There is a lesson in all of this for all of us. We are too quick to be awed by any logic emanating from the academics who have high-sounding credentials. We do not look deeper. In the LTCM fiasco, it turned out that the models had taken only 5 years of financial records to fashion the Nobel Prize winning financial panacea. While the hyperbole boasted of several universe lifetimes for failure, the economic theory failed in mere years. It took 70 years of communism to collapse and that too was to be the heaven on earth solution. Mercifully this was mere years.
All the economists in Pakistan have been tutored in the West. The Western centers of learning may have taught these eager Pakistani students how to hold a fork and spoon or they may have taught them other social graces such as how to tie a tie or even shoe-laces. The reality is blind adherence to economic prescriptions has cost the developing world ongoing misery and poverty. Dr. Mahatir of Malaysia caught on fast to the market manipulations by stock market movers and shakers. When the “tiger” economies of the South East Asia were hit by economic crises, Malaysia did not follow International Monetary Fund’s advice. He went the opposite way and imposed currency controls and stabilized the ringgit. The sky did not fall. Malaysia grew out of a homegrown solution and became prosperous once again.

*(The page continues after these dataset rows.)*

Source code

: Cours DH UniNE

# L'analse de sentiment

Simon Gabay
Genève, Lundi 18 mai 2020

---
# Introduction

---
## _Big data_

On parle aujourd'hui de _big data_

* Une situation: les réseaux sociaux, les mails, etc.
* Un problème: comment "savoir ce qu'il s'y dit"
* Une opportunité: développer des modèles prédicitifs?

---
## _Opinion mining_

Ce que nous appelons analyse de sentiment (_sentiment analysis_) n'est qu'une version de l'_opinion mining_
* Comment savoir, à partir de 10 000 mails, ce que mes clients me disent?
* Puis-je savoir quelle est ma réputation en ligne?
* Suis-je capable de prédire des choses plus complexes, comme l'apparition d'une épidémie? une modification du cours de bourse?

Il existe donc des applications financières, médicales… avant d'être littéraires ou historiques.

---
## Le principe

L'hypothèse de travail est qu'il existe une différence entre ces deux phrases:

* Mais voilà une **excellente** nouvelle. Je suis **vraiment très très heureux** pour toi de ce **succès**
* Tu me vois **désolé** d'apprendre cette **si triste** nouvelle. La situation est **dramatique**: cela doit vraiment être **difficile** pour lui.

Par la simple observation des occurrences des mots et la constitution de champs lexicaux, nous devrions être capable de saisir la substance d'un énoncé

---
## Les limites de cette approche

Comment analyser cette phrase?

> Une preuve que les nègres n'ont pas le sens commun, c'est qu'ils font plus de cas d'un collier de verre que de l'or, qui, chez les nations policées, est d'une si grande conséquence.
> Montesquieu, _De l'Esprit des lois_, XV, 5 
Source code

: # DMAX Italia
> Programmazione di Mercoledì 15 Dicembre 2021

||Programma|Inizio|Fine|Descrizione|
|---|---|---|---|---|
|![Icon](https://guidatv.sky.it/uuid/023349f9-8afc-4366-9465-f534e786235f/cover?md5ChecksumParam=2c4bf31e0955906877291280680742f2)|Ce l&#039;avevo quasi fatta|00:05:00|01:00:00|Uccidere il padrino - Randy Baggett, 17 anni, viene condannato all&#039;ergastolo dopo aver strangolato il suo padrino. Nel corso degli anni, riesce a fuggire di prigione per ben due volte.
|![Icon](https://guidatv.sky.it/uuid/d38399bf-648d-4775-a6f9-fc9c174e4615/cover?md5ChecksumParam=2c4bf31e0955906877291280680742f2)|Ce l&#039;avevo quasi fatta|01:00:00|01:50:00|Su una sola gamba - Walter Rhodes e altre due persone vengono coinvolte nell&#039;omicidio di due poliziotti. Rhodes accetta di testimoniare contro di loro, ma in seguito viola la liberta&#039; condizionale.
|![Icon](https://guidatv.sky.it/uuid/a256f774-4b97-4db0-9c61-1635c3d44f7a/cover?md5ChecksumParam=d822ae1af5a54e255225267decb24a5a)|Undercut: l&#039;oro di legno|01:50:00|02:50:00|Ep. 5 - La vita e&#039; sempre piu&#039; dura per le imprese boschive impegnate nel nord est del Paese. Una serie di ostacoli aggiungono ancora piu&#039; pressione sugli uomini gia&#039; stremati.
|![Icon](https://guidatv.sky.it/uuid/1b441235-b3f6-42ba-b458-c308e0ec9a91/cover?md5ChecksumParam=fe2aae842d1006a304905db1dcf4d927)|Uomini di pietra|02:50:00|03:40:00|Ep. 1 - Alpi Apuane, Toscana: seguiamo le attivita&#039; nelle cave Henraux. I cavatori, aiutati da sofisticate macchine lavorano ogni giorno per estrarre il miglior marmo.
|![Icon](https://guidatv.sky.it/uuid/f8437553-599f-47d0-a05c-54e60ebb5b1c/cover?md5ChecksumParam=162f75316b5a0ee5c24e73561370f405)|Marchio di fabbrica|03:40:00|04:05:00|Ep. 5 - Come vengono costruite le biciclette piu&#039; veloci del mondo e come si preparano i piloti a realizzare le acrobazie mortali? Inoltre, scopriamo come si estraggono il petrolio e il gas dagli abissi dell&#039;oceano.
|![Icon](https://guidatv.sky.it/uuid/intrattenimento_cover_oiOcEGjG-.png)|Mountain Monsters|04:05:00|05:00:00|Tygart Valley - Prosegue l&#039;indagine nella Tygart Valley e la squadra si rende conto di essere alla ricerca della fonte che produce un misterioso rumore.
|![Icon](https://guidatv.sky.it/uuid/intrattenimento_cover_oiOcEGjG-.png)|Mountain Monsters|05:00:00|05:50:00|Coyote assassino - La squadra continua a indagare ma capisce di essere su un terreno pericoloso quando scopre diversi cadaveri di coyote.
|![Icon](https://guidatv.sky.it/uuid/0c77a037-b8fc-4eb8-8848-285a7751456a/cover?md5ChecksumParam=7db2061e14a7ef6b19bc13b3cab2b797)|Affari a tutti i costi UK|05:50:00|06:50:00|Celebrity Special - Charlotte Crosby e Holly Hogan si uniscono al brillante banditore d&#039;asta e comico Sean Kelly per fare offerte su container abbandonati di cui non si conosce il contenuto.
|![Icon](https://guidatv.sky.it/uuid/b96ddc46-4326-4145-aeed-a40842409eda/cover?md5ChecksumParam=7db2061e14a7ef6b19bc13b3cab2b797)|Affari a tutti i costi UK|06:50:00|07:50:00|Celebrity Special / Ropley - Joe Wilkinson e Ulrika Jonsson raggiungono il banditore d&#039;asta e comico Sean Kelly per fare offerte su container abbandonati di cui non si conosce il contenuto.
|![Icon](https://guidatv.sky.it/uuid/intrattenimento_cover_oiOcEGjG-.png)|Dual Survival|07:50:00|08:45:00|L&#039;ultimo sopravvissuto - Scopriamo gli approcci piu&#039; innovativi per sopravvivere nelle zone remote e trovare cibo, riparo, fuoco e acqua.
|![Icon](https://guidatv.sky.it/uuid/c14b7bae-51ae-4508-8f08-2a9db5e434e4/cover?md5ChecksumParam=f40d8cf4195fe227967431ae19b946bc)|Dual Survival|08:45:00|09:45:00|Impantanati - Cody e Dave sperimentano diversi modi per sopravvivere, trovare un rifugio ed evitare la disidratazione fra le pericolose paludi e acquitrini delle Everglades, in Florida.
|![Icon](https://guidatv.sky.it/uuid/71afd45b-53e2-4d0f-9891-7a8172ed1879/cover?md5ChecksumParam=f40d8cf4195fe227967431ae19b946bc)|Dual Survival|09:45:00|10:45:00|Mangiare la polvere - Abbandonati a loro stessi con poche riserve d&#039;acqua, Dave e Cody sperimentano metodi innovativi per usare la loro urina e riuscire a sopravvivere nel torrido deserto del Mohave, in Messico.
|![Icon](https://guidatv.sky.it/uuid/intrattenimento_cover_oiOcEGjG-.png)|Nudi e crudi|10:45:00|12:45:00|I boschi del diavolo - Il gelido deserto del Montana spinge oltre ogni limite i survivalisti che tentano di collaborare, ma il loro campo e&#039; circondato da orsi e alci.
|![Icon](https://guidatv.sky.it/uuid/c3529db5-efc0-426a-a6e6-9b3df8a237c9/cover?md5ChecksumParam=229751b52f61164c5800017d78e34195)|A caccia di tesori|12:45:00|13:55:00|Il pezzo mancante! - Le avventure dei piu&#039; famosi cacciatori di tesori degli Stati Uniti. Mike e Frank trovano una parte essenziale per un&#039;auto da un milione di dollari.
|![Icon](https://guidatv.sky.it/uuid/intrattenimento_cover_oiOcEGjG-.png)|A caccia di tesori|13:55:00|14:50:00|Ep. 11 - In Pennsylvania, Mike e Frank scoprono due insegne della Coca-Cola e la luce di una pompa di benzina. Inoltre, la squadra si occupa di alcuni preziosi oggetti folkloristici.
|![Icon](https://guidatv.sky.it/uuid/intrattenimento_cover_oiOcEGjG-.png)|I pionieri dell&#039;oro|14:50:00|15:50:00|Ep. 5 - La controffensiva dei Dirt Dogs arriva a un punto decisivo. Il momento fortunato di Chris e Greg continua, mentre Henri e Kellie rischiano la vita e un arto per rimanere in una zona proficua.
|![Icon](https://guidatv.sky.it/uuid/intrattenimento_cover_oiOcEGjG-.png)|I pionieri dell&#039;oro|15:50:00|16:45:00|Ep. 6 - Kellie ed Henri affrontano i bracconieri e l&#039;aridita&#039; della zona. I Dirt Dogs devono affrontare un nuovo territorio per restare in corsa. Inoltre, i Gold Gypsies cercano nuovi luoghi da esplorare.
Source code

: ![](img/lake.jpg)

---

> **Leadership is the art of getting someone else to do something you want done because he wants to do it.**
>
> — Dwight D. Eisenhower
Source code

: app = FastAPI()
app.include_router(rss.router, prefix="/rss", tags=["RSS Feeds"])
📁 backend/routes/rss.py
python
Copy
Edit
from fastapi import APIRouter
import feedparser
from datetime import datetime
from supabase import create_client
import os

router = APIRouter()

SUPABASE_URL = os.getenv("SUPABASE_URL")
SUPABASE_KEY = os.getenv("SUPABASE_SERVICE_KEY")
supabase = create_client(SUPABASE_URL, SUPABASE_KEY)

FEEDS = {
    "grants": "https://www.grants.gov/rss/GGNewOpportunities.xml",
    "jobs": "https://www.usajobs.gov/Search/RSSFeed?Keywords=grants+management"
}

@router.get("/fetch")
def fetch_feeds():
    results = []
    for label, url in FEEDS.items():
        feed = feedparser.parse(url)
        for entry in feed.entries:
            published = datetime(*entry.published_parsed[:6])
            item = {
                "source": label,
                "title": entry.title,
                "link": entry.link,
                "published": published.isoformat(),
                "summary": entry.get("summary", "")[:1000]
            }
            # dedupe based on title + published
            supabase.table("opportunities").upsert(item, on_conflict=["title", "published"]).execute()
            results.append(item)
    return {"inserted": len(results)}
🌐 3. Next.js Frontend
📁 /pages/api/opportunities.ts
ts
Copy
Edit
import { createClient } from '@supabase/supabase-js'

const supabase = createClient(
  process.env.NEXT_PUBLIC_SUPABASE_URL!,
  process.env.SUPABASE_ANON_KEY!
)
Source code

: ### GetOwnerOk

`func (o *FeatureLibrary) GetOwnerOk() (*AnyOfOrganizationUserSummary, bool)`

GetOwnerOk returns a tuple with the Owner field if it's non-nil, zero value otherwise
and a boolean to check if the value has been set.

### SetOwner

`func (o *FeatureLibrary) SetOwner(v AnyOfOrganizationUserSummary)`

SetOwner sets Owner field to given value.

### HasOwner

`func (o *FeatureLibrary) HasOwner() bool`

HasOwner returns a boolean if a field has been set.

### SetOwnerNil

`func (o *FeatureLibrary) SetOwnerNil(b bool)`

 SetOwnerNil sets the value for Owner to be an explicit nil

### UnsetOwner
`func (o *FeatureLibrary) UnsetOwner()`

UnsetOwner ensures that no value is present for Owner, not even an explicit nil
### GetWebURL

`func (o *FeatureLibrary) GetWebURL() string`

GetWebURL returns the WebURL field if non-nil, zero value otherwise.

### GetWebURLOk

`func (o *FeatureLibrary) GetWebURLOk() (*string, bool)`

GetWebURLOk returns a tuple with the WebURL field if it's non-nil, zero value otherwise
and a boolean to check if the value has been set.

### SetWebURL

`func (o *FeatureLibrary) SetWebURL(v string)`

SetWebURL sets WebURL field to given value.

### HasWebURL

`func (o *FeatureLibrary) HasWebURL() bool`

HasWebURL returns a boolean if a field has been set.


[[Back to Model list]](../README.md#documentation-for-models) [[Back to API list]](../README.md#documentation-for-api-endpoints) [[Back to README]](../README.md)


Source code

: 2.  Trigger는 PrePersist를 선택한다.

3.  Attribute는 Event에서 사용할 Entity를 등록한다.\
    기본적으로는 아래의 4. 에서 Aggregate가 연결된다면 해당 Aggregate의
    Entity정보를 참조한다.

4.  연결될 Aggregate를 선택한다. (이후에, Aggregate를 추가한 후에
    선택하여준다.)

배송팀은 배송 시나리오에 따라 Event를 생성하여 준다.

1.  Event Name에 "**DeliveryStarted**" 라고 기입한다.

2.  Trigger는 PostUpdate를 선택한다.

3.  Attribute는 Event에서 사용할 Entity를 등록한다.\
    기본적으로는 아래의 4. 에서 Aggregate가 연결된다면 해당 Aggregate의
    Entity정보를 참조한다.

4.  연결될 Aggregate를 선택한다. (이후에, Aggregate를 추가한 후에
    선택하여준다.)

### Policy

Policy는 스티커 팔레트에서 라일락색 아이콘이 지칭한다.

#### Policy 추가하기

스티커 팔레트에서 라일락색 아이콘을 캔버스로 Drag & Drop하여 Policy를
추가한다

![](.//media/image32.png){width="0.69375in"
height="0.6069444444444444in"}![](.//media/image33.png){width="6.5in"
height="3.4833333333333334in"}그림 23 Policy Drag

The countries that have followed the West's nasty nostrums continue to be reeling from the debt and constant dependency on West’s consumption of cheap goods and services. Whereas in early fifties without foreign experts the US dollar traded at $3 and change to a Pakistani rupee it is now in the range of Rs 80 to one dollar. With all the advice learned and applied by our World Bank types in Pakistan, clearly their models have failed miserably through successive governments of all political stripes. I ask is it possible that all those Pakistani economists, having being coached in centers of learning like Oxford schools are nothing but Oxfools?